While the story Herodotus tells may be apocryphal, it has been told of other traders in other times. The story speaks to all the conventions required to make a trade—a location, a medium of exchange, a negotiation, and verification of goods. But the way trade was conducted then is, by our modern perspective, a very costly way to go about it. By studying the various institutions that helped to facilitate trade in the past, we understand more clearly the essential role these institutions play in our economy today.
At the most basic level of trade, participants have to find a common language to negotiate the terms. In time, media of exchange—money—develop, replacing the more cumbersome barter trade. Then come banks to help finance, insure, and authenticate transactions. In time, other institutions, like exchanges and clearinghouses, arise to help coordinate robust trading activity.

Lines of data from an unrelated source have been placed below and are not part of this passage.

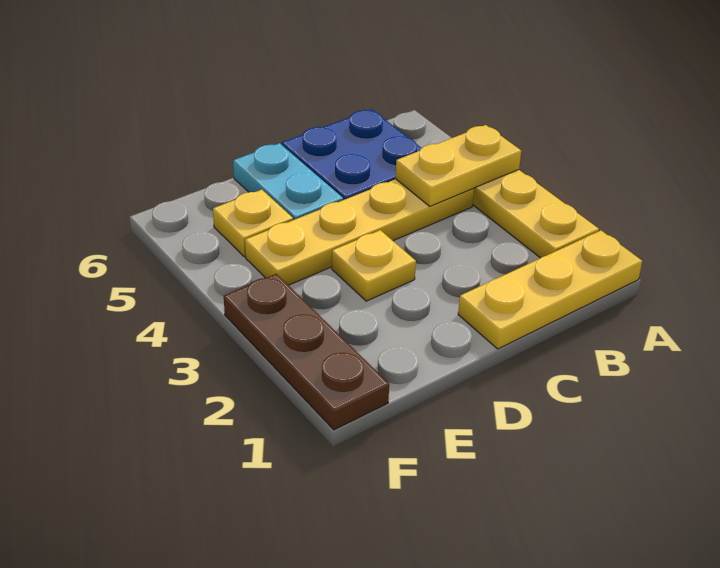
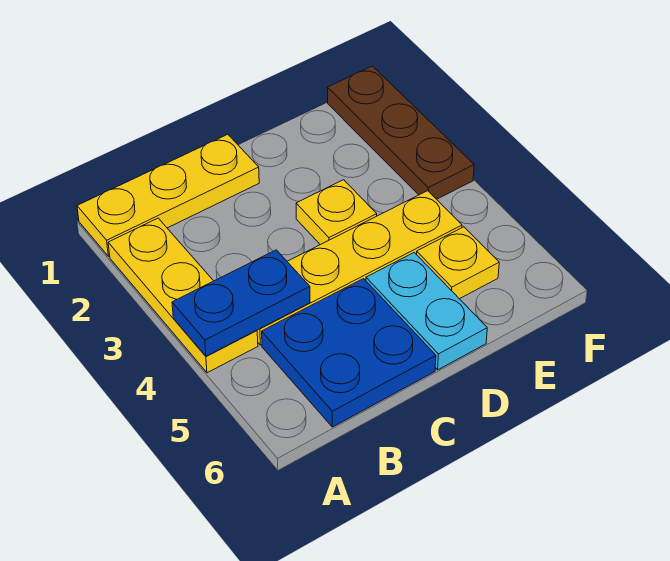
yellow plate A4:B4 level 2 -> blue plate A4:B4 level 2

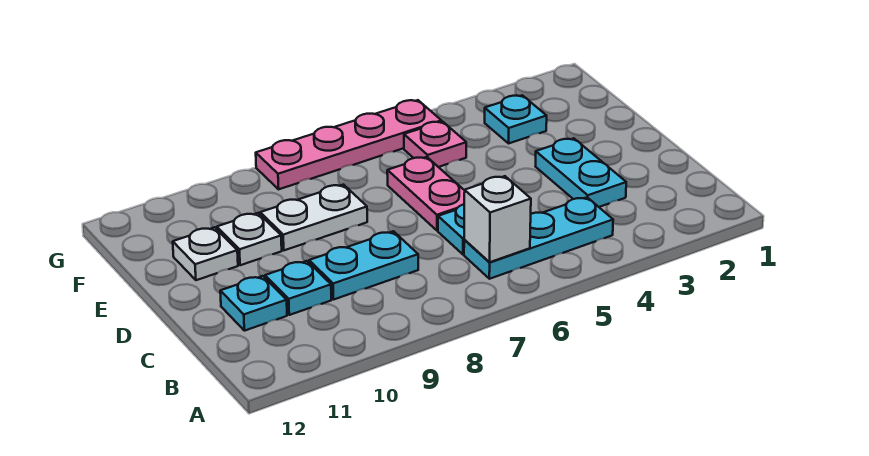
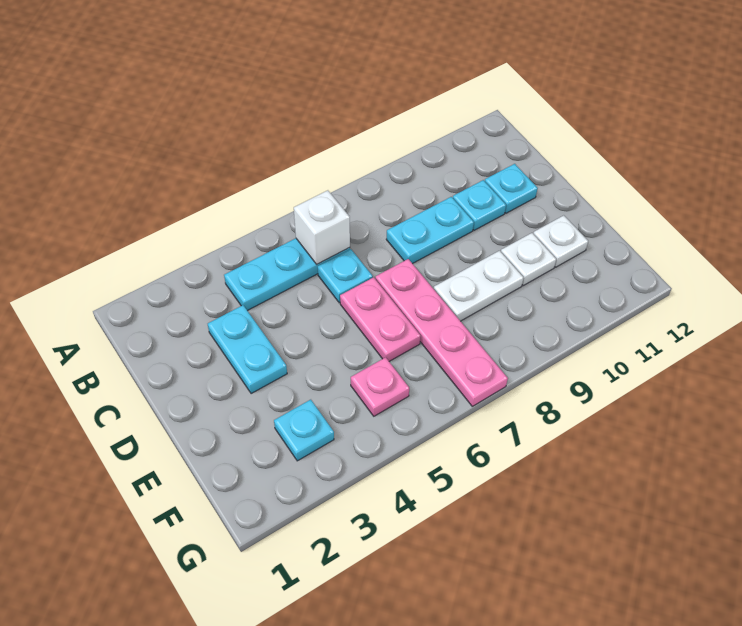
pink plate G5:G8 level 1 -> pink plate D7:G7 level 1

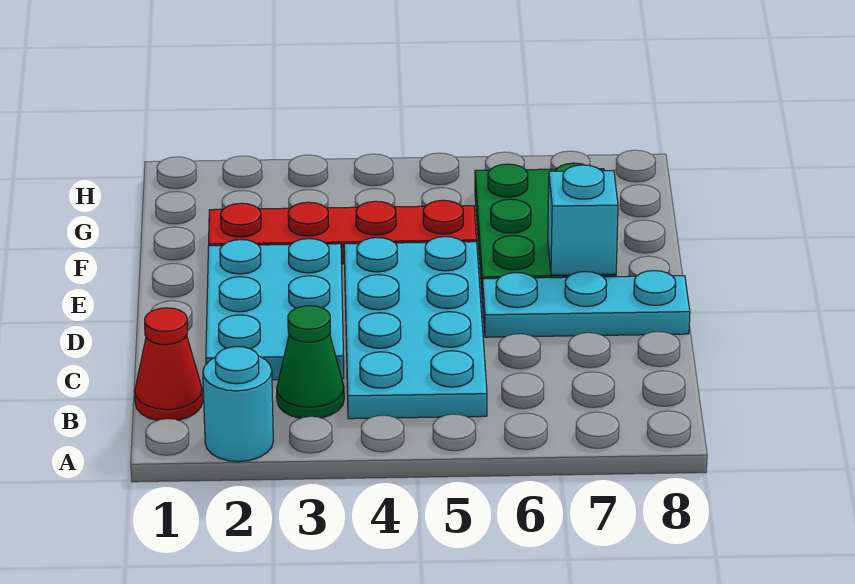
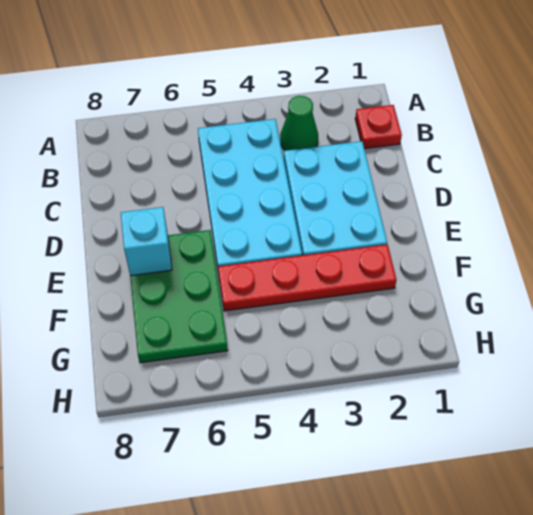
cyan round brick A2 level 1 -> none
red cone B1 level 1 -> red plate B1 level 1
cyan plate D6:D8 level 1 -> none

The essential function of the Federal Reserve is to help assure that the financial infrastructure remains strong and that the many channels of credit and money remain fluid, so that the vital activity carried on at this port and all other U.S. ports thrives.
The role of money
Even in the time of Herodotus—the fifth century BCE—a medium of exchange had been determined: gold. But it hadn't always been gold. The earliest medium of exchange was livestock, cows in all likelihood. They could be easily valued, transported, and maintained. In time, the forms of our money have evolved to improve upon these basic characteristics.
Coinage is thought to have arisen in the Kingdom of Lydia, a few centuries before the writings of Herodotus. There, in Asia Minor, the cultures of Africa, Asia, and Europe crossed paths and the Lydians came upon the idea of making units of gold and silver into objects that were easily verified, counted, and stored.
Eventually, the role of coinage became displaced by paper money and, ultimately, fiat money issued by central banks. Fiat money, which is what we use today, is money backed only by the willingness of others to accept it in trade.
The role of banks
In the millennia since the emergence of coinage, a complex architecture of financial institutions has emerged to further facilitate trade. Among the first institutions to arise in support of trade were banks. Mesopotamian, Egyptian, and Greek merchants occasionally made loans and exchanged money. But it wasn't until around the year 1000 that banks appeared along the trade routes of ancient China. These institutions existed for the purpose of accepting deposits, verifying payments, and making loans.
Banks grew to great prominence in Italy between the 14th and 17th centuries. During the Italian Renaissance, the Medici, prosperous wool traders from north of Florence, opened banks across Europe that greatly enhanced international commerce. The Medici, in effect, introduced modern international banking.
To the northeast of Florence was another major banking center—Venice. Like New Orleans, the port city of Venice was strategically located at the intersection of major trade routes. The Venetians developed sophisticated financial and legal systems to facilitate the exchange of goods, currency, and credit among European, Middle Eastern, and Asian traders. In 1587 Venice opened what some claim to be the first modern bank, the Banco della Piazza di Rialto, for safe deposits and credit transfers, another step forward in the development of a modern financial sector.